[INPUT RECORDS Boundary: Start]

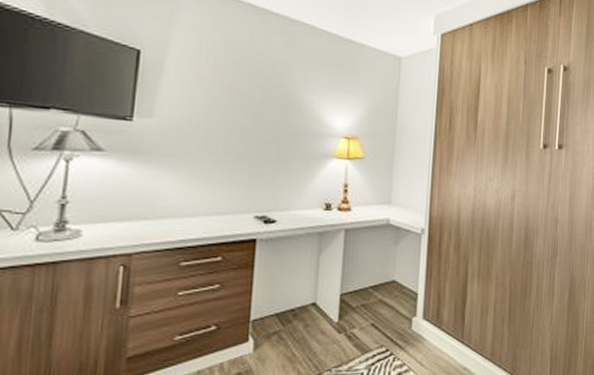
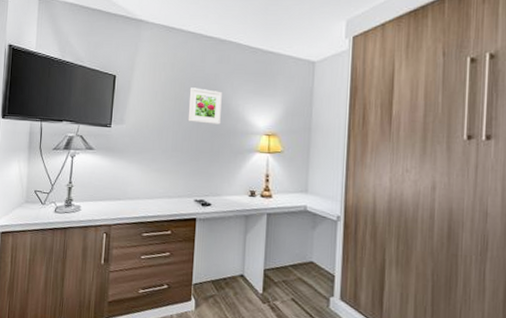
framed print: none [246,75,292,123] -> present [187,87,222,124]

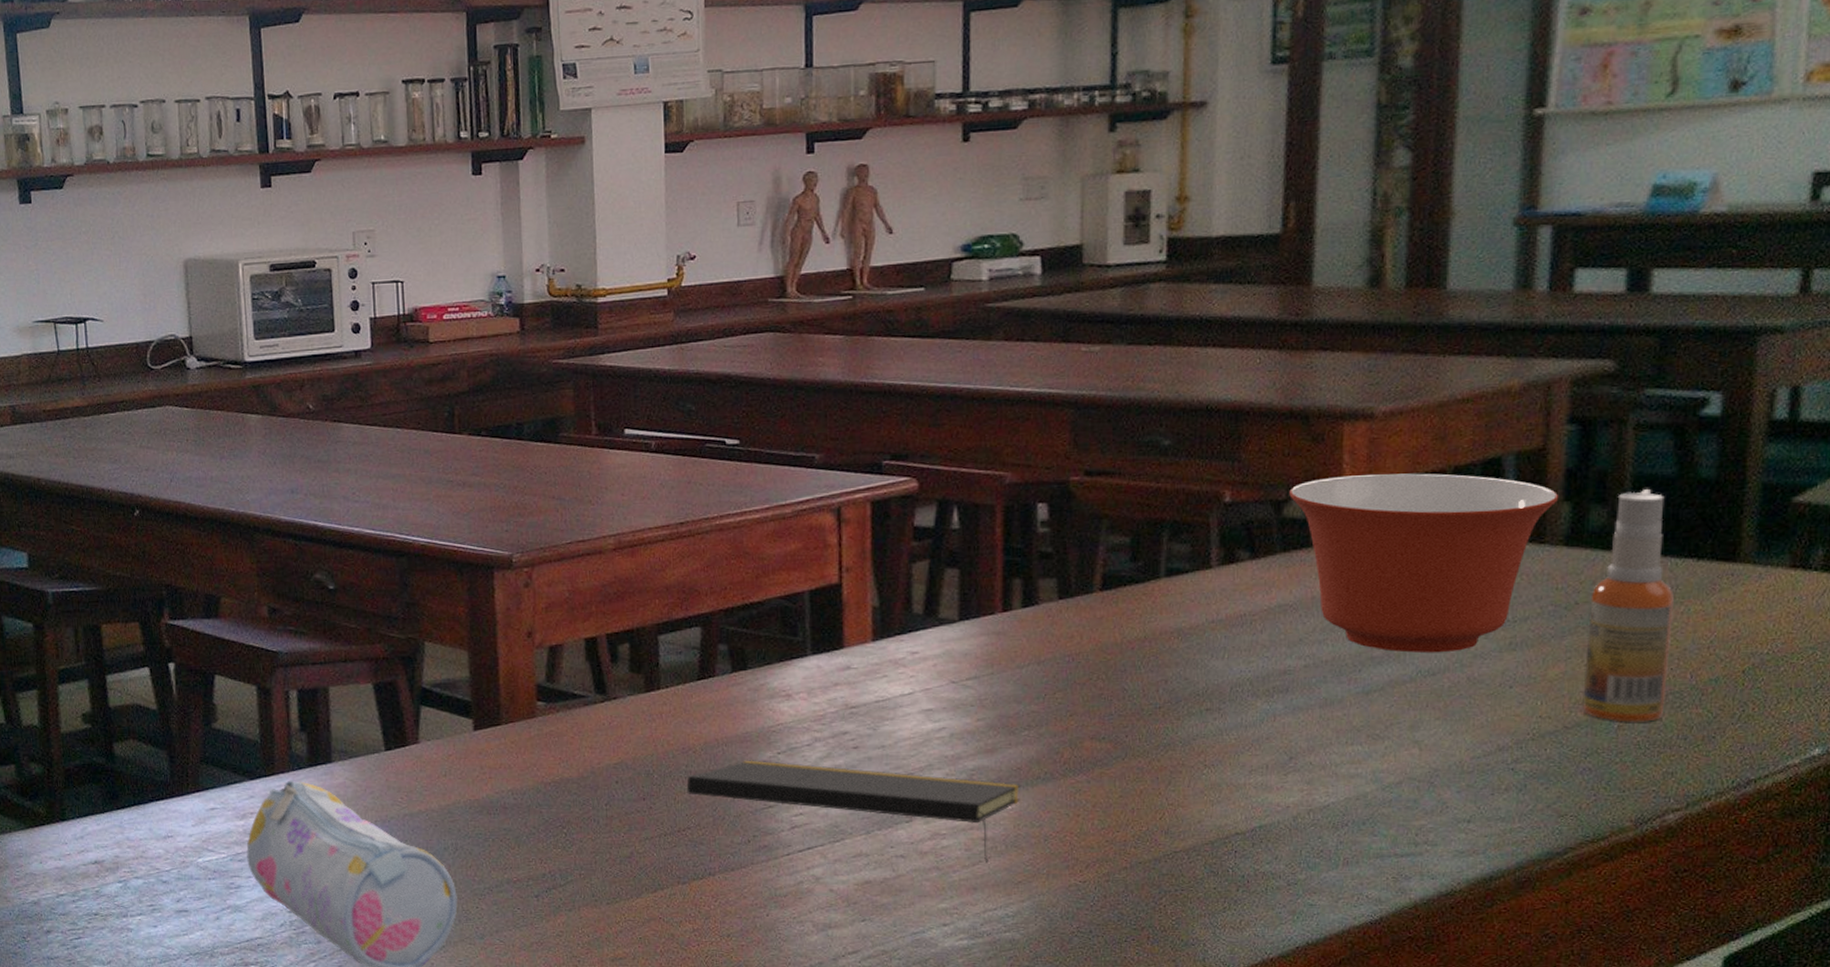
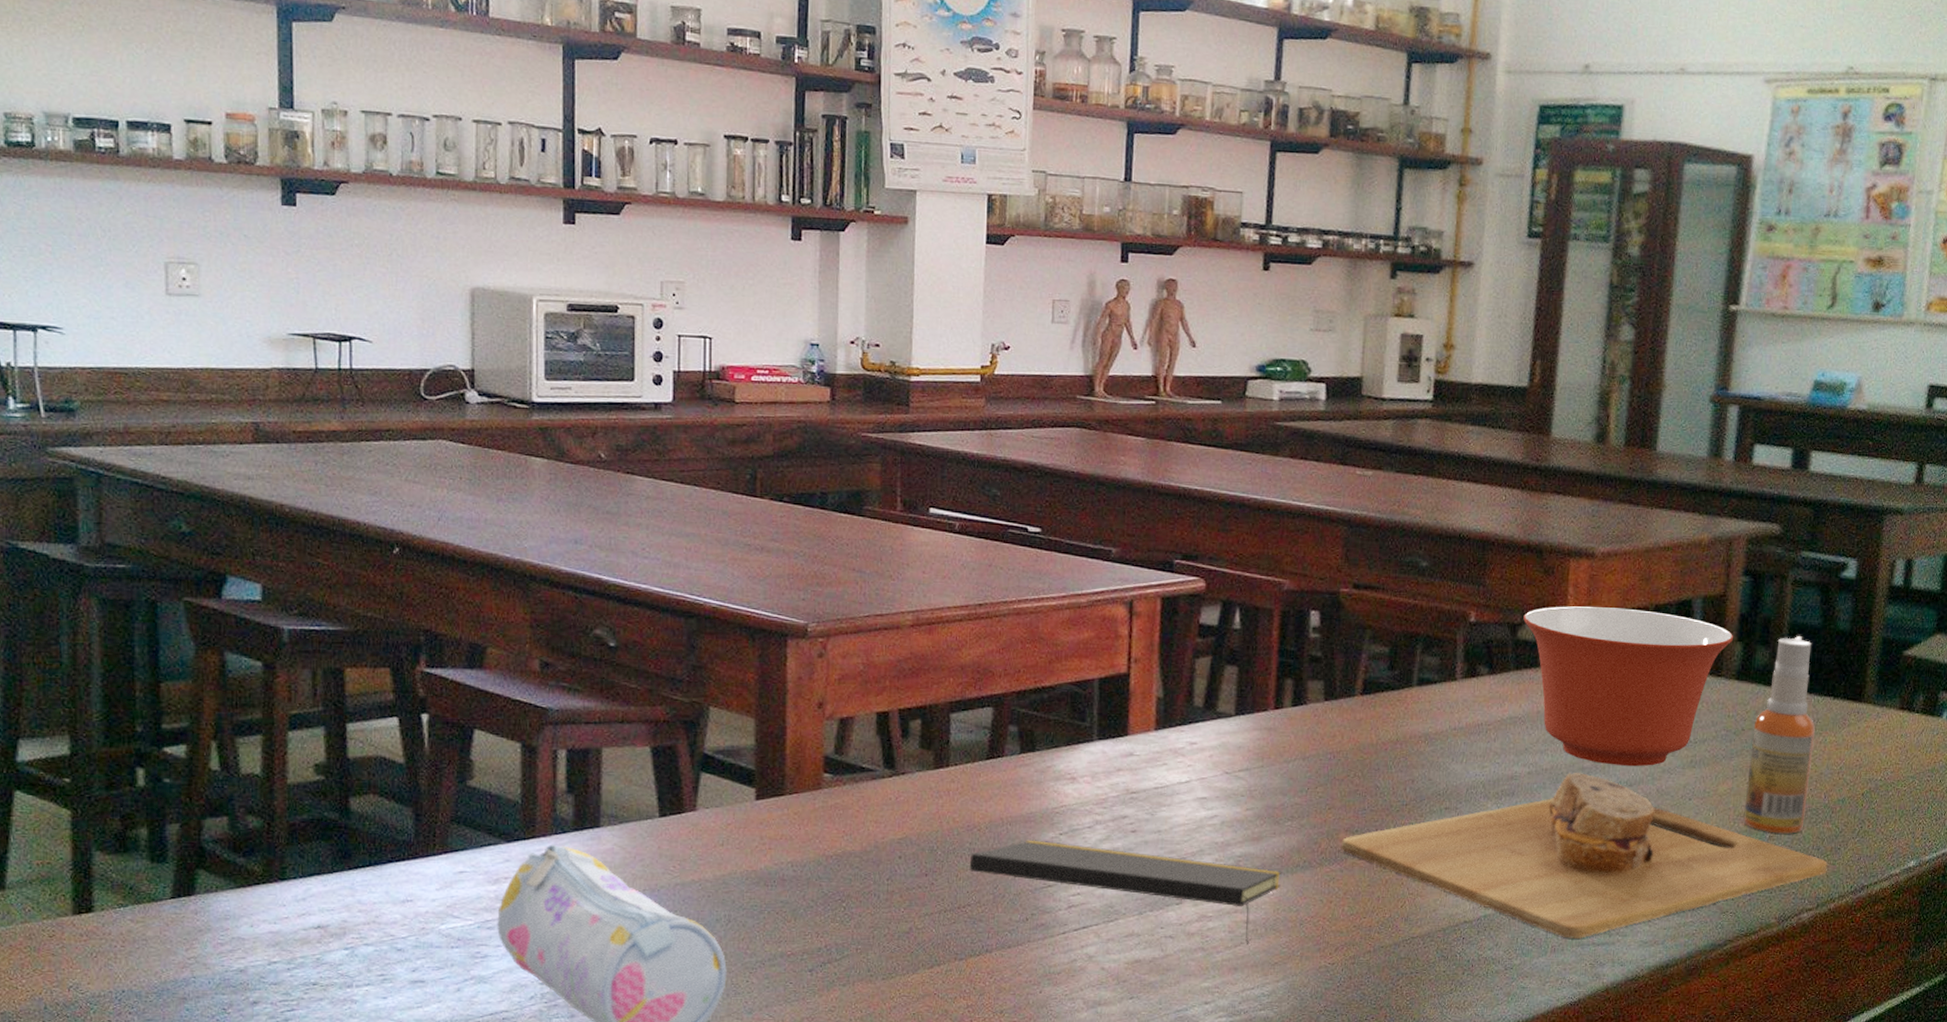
cutting board: none [1086,663,1699,851] -> present [1340,773,1828,940]

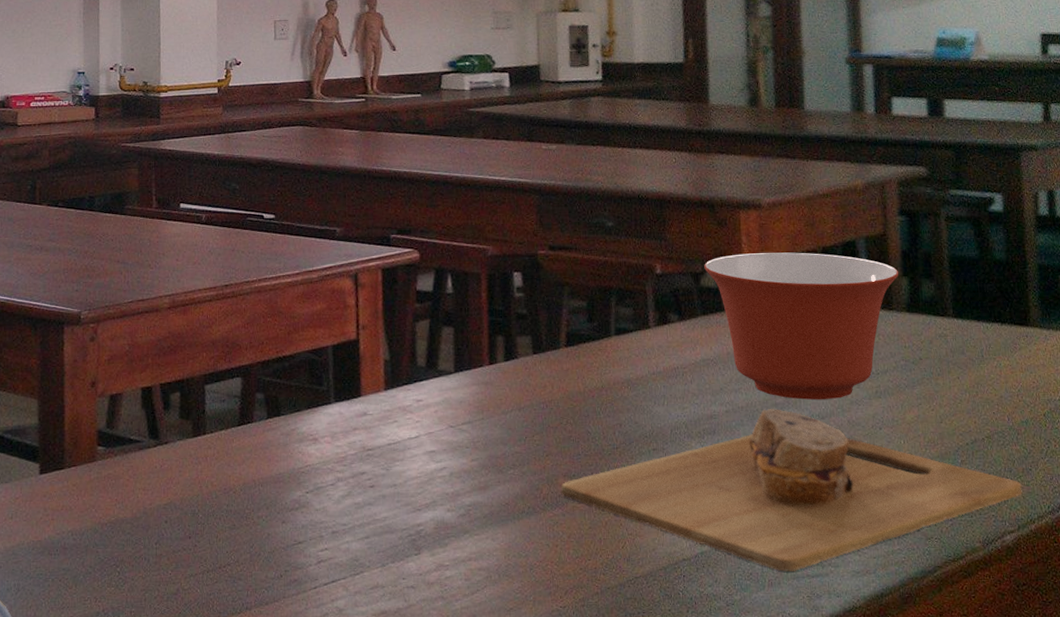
notepad: present [969,840,1282,944] -> none [227,499,510,591]
spray bottle: present [1742,636,1815,834] -> none [930,268,993,458]

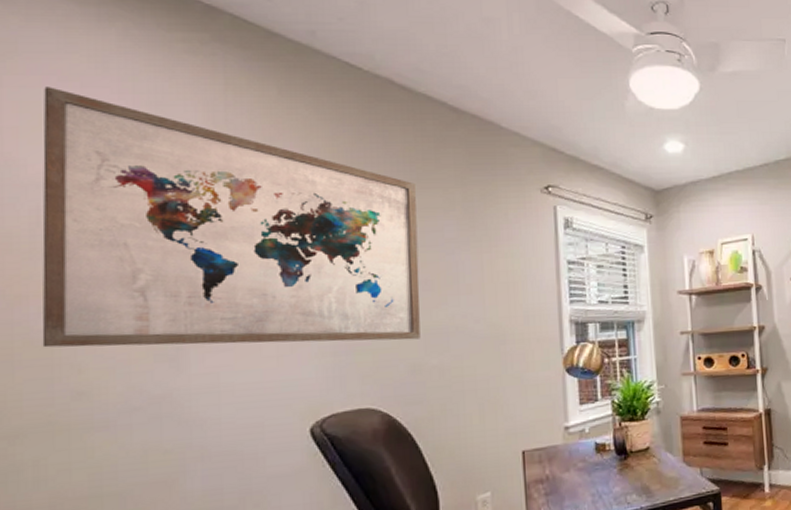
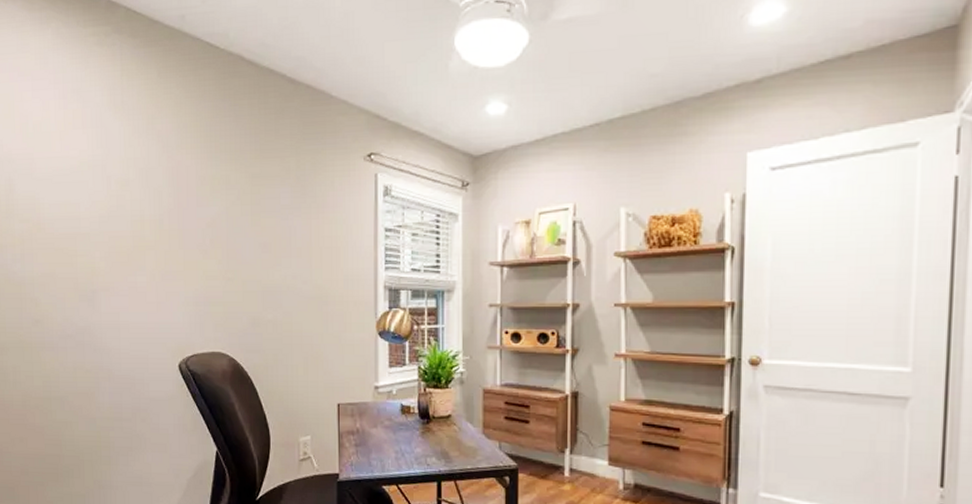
wall art: present [42,87,421,348] -> none [10,81,260,296]

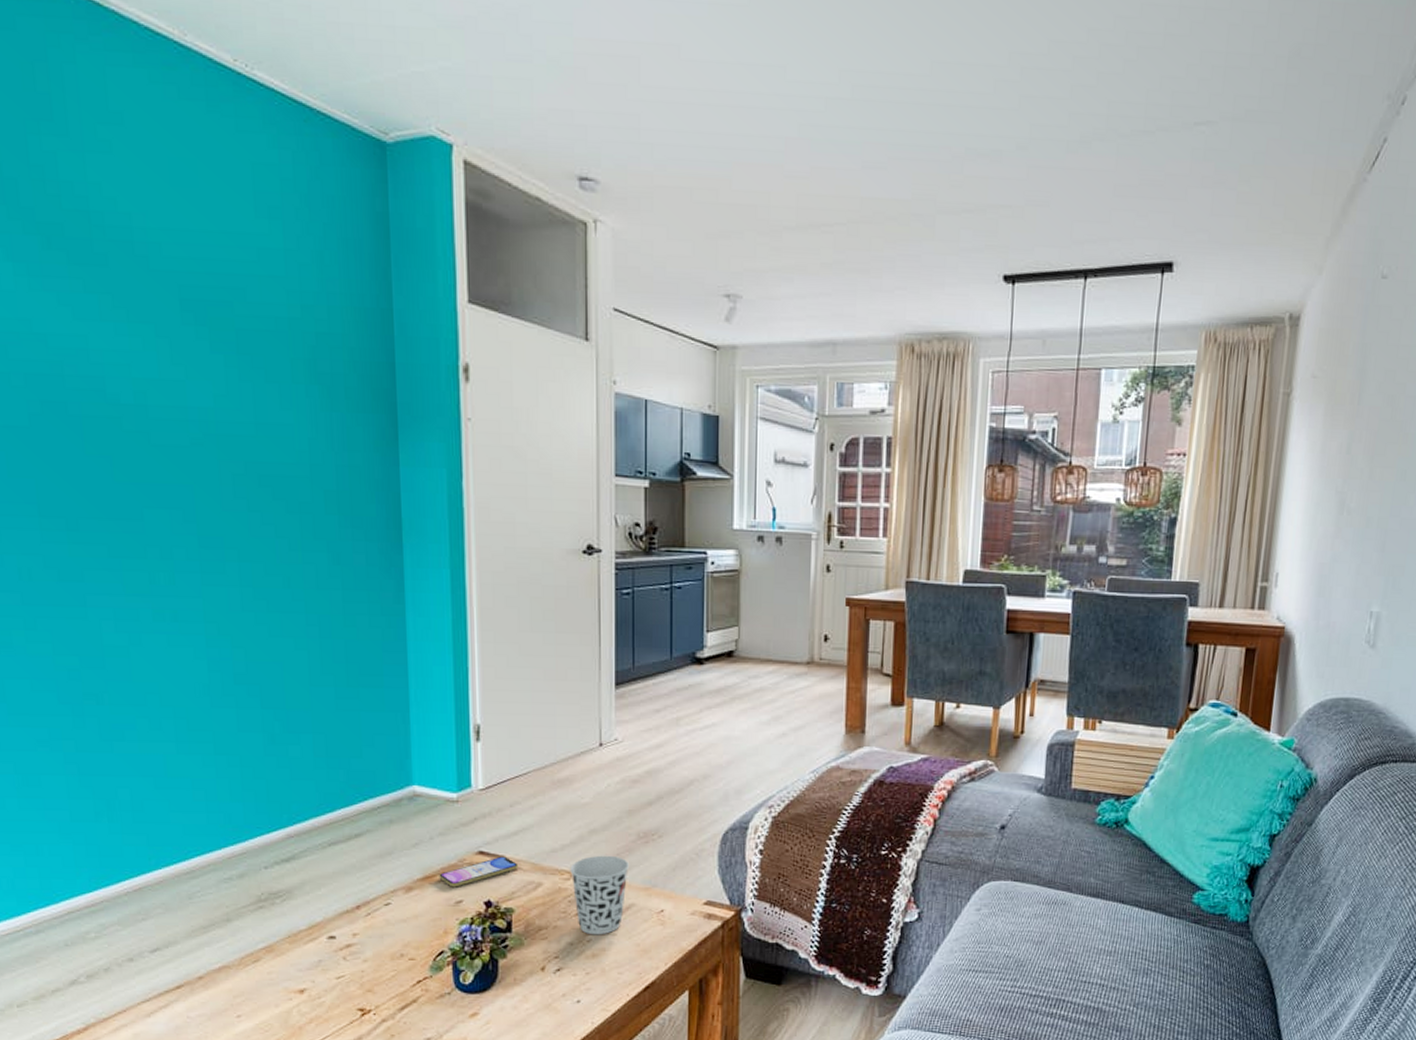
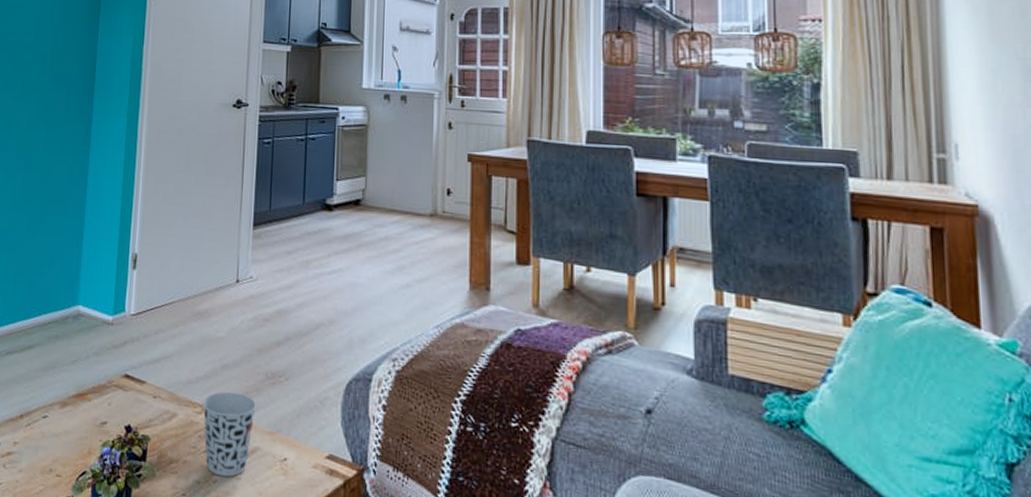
smartphone: present [439,856,519,887] -> none [90,382,158,408]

[INPUT RECORDS Boundary: End]

> _YOUR INSTRUCTIONS_
Every line above is to be written out unchanged, with the pictures omitted.

> _ANSWER TO THE EXERCISE_
framed print: none [246,75,292,123] -> present [187,87,222,124]

cutting board: none [1086,663,1699,851] -> present [1340,773,1828,940]

notepad: present [969,840,1282,944] -> none [227,499,510,591]
spray bottle: present [1742,636,1815,834] -> none [930,268,993,458]

wall art: present [42,87,421,348] -> none [10,81,260,296]

smartphone: present [439,856,519,887] -> none [90,382,158,408]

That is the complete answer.